# Work instructions:
Please copy the leading lines of the entries below exactly, concluding with the line in which "development master –force'" occurs.
□ □ □ □ □
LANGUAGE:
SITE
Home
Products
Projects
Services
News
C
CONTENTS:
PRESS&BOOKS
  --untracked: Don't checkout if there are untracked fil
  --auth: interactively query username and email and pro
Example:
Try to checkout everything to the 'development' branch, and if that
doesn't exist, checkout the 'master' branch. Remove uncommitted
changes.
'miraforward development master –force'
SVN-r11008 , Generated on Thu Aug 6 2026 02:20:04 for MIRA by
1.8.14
□ □ □ □ □
# Response:
LANGUAGE:
SITE
Home
Products
Projects
Services
News
C
CONTENTS:
PRESS&BOOKS
  --untracked: Don't checkout if there are untracked fil
  --auth: interactively query username and email and pro
Example:
Try to checkout everything to the 'development' branch, and if that
doesn't exist, checkout the 'master' branch. Remove uncommitted
changes.
'miraforward development master –force'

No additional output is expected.